Deciderà di ripartire dal Torino, anche perché i colori granata per lui hanno sempre rappresentato un qualcosa di speciale. Da bambino tifava per il ‘Toro’ e questo perché in quella squadra giocava un giocatore in particolare. Suo padre, gli aveva spiegato che per essere realmente apprezzato dai tifosi doveva sempre uscire dal campo con la maglia sudata e con il volto che portava i segni della fatica. Doveva quindi essere quindi come Graziani, uno che nel corso dei 90’ dava tutto per la sua squadra.

All’ombra della Mole vivrà cinque anni scanditi da gioie e delusioni, da tre stagioni in Serie A e un paio di B, ma lo farà da titolare e da grande protagonista. Sarà con i colori del Torino addosso che si riscoprirà importante e anche quando alla sua porta torneranno a bussare le big, la Roma su tutte, troverà la forza di resistere a tutte le lusinghe perché intanto ha trovato in Camolese un tecnico con il quale si trova benissimo e dal quale si sente valorizzato.

Quando nel 2004 lascerà Torino lo farà convinto di avere ancora molto da dare. Sceglierà il Livorno di Spinelli, il suo presidente ai tempi del Genoa, e sarà superata la soglia dei trent’anni che riuscirà ad esprimersi al massimo delle sue potenzialità.

“Quando dico che voglio prendermi tante rivincite e togliermi diversi sassolini dalle scarpe - ha spiegato a ‘Il Tirreno’ al momento del suo arrivo in amaranto - mi riferisco, appunto, a quelle persone che si trovano fra i tecnici, i direttori sportivi, i procuratori i quali sostenevano che Fabio Galante era un calciatore finito, un donnaiolo, che con il calcio poteva aver chiuso. Avevano i loro preferiti, magari quelli bruttini. Questi personaggi dovranno ricredersi”.

A Livorno non avrà possibilità di lottare per grandi obiettivi, ma giocherà altre cinque stagioni in Serie A, sempre da perno inamovibile della difesa, più una B e soprattutto si toglierà quella che per lui è stata una delle soddisfazioni più grandi in assoluto.

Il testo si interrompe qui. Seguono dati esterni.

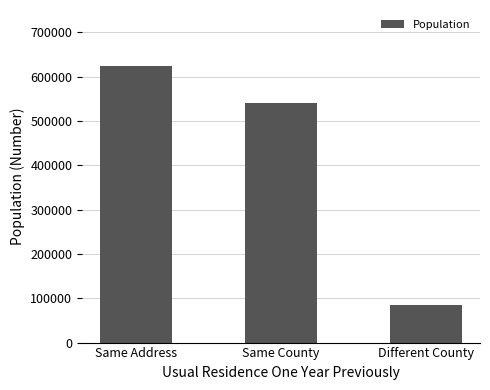

How many values are between 83798 and 623300?

3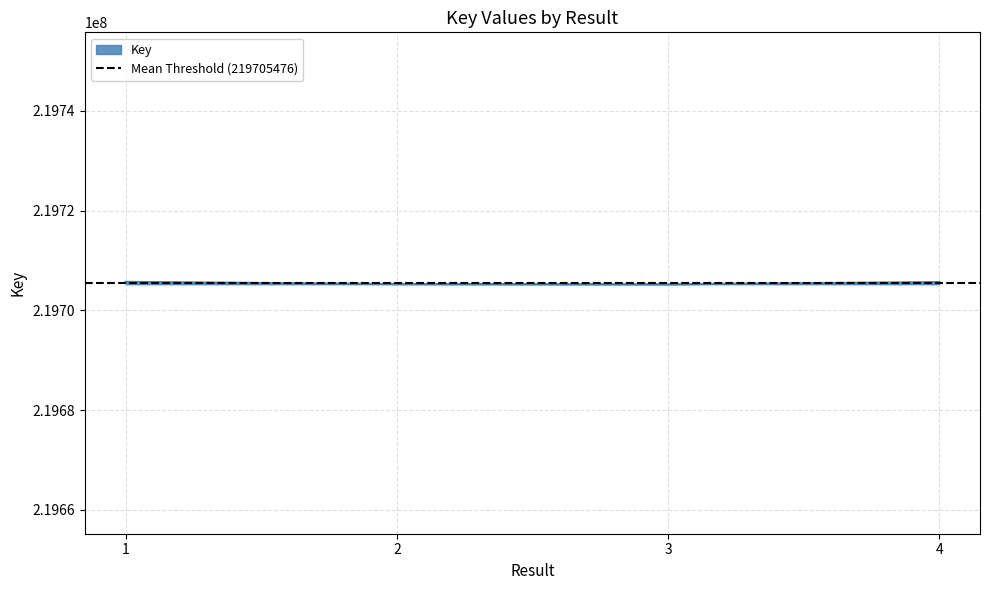

Does the chart display data point markers on the line(s)?

No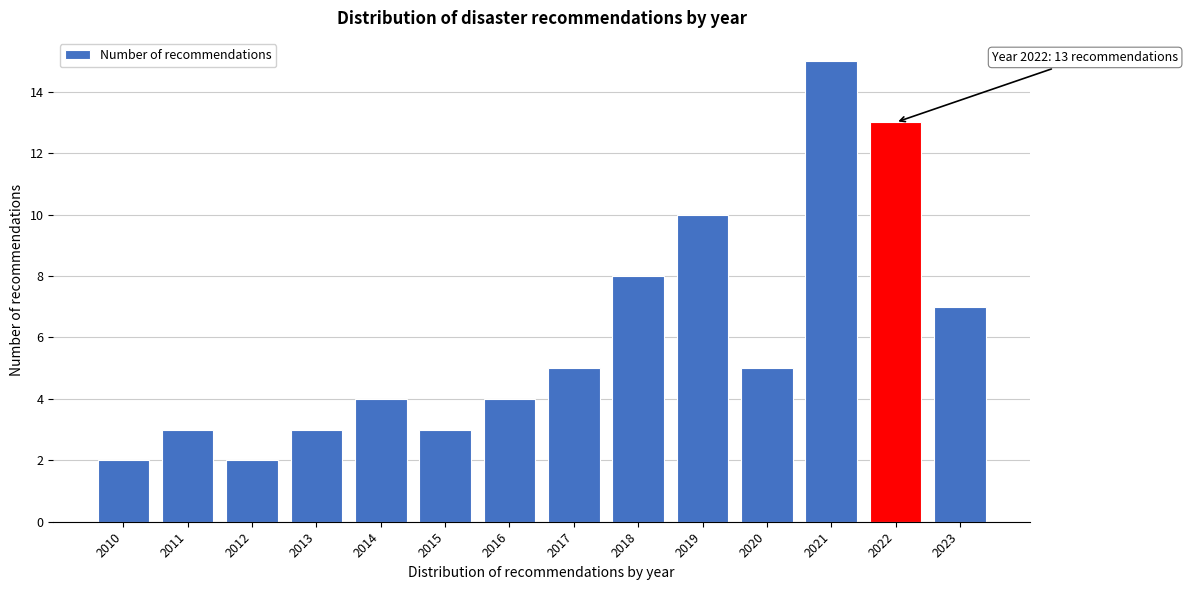

Reading right to left, extract all data points from this chart.

2023=7	2022=13	2021=15	2020=5	2019=10	2018=8	2017=5	2016=4	2015=3	2014=4	2013=3	2012=2	2011=3	2010=2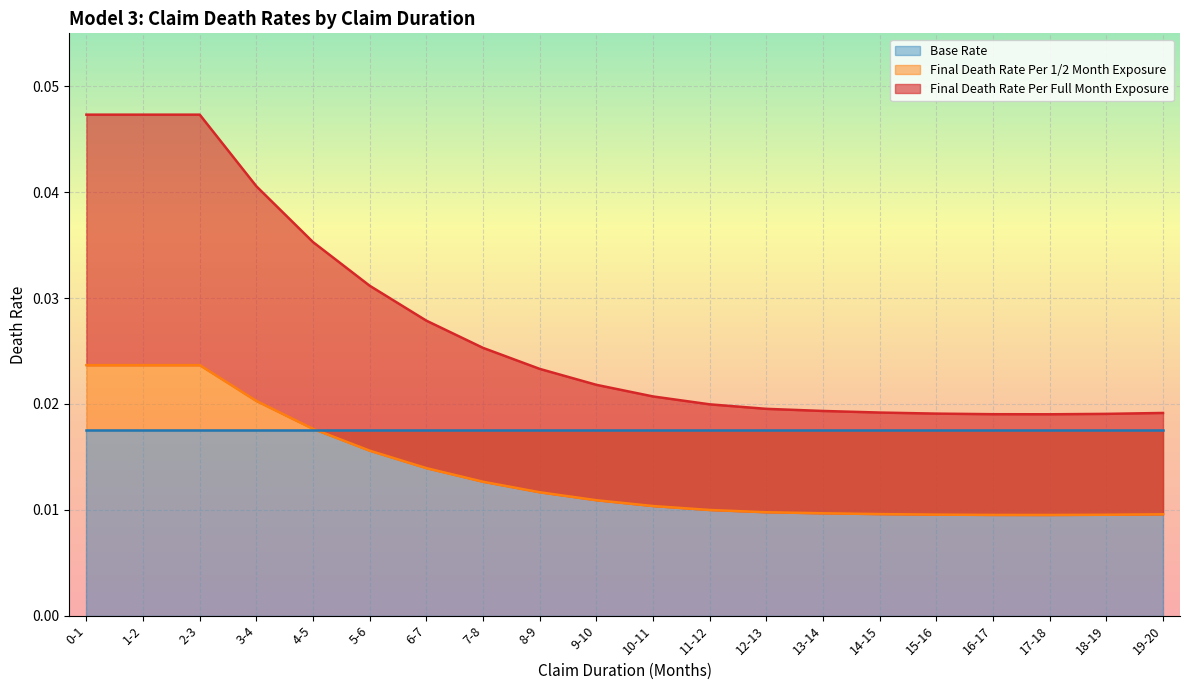

Is the value of Final Death Rate Per Full Month Exposure at 1-2 greater than the value of Final Death Rate Per 1/2 Month Exposure at 8-9?

Yes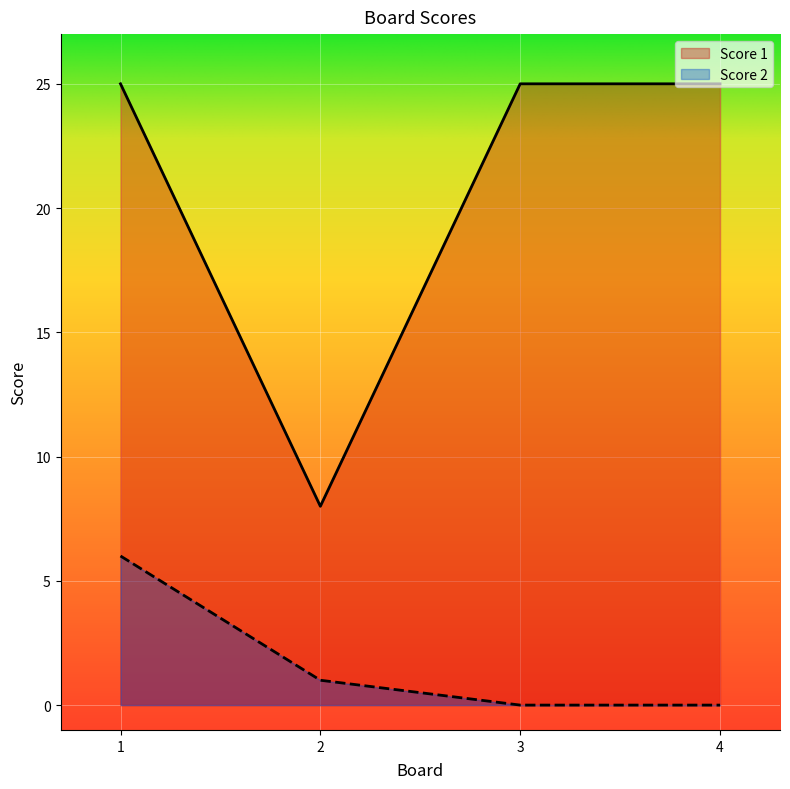

Where is Score 1 nearest to the value 16?

2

“Quanti giocatori avrà allenato Mazzone? - ha spiegato ancora a ToroNews - Centinaia, forse un migliaio. E un giorno mi disse: ‘Fabio, tu sei una delle più belle sorprese tra tutti i giocatori che ho avuto’. ‘Perché mister?’ ‘Perché quando mi hanno chiamato ad allenare il Livorno, io ho guardato la rosa, ho visto che c’eri pure tu e subito ho pensato ‘Madonna mia, Galante. Questo mi scappa di notte’. Invece se tutto il contrario, sei un professionista come pochi ne ho visti’. Sono queste le soddisfazioni che mi porto dietro. A me interessava l’opinione del mio allenatore, dei miei compagni, del mio presidente e basta”.

Quando appenderà gli scarpini al chiodo lo farà dopo aver giocato venti stagioni da professionista e ed essersi costruito una carriera importante nel corso della quale è stato chiamato a marcare tutti i più forti attaccanti della sua generazione.

L’avversario più temibile mai affrontato resterà però quell’etichetta che per anni ha consentito al Galante ‘personaggio’ di mettere in ombra il Galante ‘calciatore’.